Ethiopian Prime Minister Abiy Ahmed was praised as a great reformer when he assumed office in 2018. He won the Nobel Peace Prize in 2019 for a peace deal that ended a two-decade war between Ethiopia and Eritrea. But today, he is presiding over a civil war that has escalated out of control, with reports of mass atrocities committed by Ethiopian forces, and no end in sight.

The Ethiopian military was initially dispatched to Tigray in November 2020, to crush what Ahmed said was a mutiny. The government forces were joined by Eritrean forces. While there have been allegations of atrocities on all sides, there have been credible eyewitness reports of widespread extrajudicial killings, looting and destruction of property, mass executions, arbitrary arrests, rape, deliberate starvation and forced displacement of populations by the Ethiopian and Eritrean military.

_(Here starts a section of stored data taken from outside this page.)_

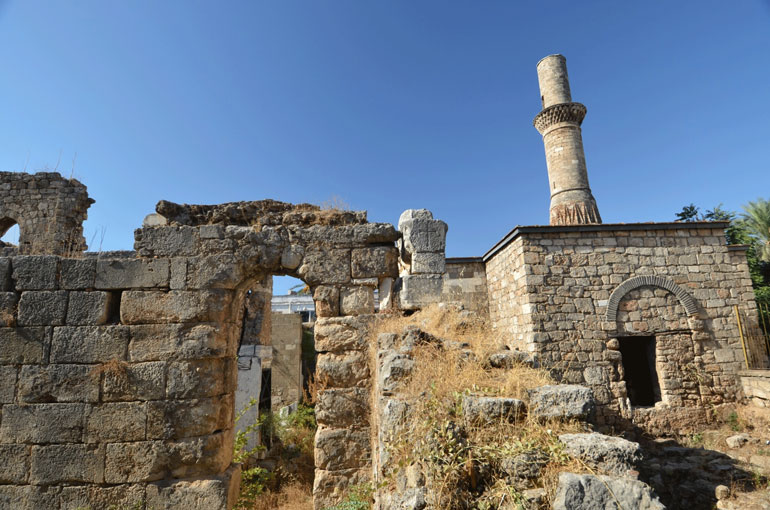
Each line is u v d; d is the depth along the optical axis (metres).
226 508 5.73
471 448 2.91
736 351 11.91
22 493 5.71
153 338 6.20
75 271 6.34
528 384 3.61
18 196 13.71
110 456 5.82
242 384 11.41
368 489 5.52
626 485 2.34
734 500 7.58
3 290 6.24
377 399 5.05
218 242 6.67
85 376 6.02
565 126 21.22
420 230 7.12
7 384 5.97
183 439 5.95
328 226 7.13
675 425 11.41
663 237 12.50
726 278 12.30
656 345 11.99
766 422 10.70
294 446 11.77
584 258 12.23
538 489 2.59
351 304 6.88
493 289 14.88
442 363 4.02
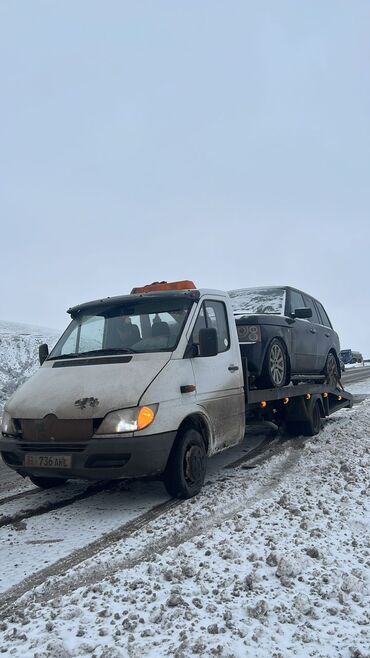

These horrific conditions have caused tens of thousands of children and adults to flee their homes and to seek refuge in Sudan, under deplorable conditions. Some 4.5 million of a population of 6 million people are in immediate need of humanitarian assistance. Between 2.5 and 5 million people in the region will experience severe food insecurity at least through September. We must stop this spiral; Tigrayans need concrete action now to prevent worse humanitarian catastrophe to come.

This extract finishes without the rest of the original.